Extracting temporal equivalence relationships among keywords from time-stamped documents

  • Authors:
  • Parvathi Chundi;Mahadevan Subramaniam;R. M. Aruna Weerakoon

  • Affiliations:
  • University of Nebraska at Omaha, Omaha, NE;University of Nebraska at Omaha, Omaha, NE;University of Nebraska at Omaha, Omaha, NE

  • Venue:
  • DEXA'11 Proceedings of the 22nd international conference on Database and expert systems applications - Volume Part I
  • Year:
  • 2011

Quantified Score

Hi-index 0.00

Visualization

Abstract

Identifying keyword associations from text and search sources is often used to facilitate many tasks such as understanding relationships among concepts, extracting relevant documents, matching advertisements to web pages, expanding user queries, etc.
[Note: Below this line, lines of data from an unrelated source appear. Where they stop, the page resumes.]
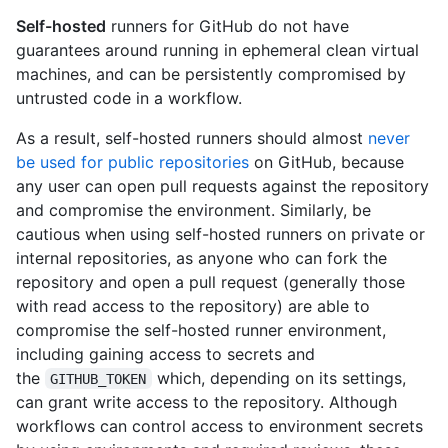
Self-hosted
runners for GitHub do not have
guarantees around running in ephemeral clean virtual
machines, and can be persistently compromised by
untrusted code in a workflow.
As a result, self-hosted runners should almost
never
be used for public repositories
on GitHub, because
any user can open pull requests against the repository
and compromise the environment. Similarly, be
cautious when using self-hosted runners on private or
internal repositories, as anyone who can fork the
repository and open a pull request (generally those
with read access to the repository) are able to
compromise the self-hosted runner environment,
including gaining access to secrets and
the
which, depending on its settings,
GITHUB_TOKEN
can grant write access to the repository. Although
workflows can control access to environment secrets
However, these keyword associations change as the underlying content changes with time. Two keywords that are associated with each other during one time period may not be associated in another time period or the context under which these keywords are associated may be different. In this paper, we define an equivalence relationship among a pair of keywords and develop methods to construct a temporal view of the equivalence relationship. Given a document set D, a keyword a is associated with a context consisting of frequently occurring keyword sets (fs) of D in which a appears. Two keywords a and b are equivalent in D if their contexts are the same. We say that a and b are temporally equivalent in a time interval if a and b are equivalent in the documents published during that time interval. Given a time-stamped document set D published over a time period T, we define the temporal equivalence partitioning problem to construct a partitioning of the time period T into a sequence of maximal length time intervals such that in each time interval keywords a and b are either temporally equivalent or the equivalence relationship does not hold. A temporal equivalence partitioning of a document set for a given pair of keywords highlights all of the different contexts in which the given keywords are associated which can be used to generate time-varying keyword suggestions to users. We show the effectiveness of the approach by constructing the temporal equivalence partitionings of several pairs of keywords from the Multi-Domain Sentiment data set and the ICWSM 2009 Spinn3r data set.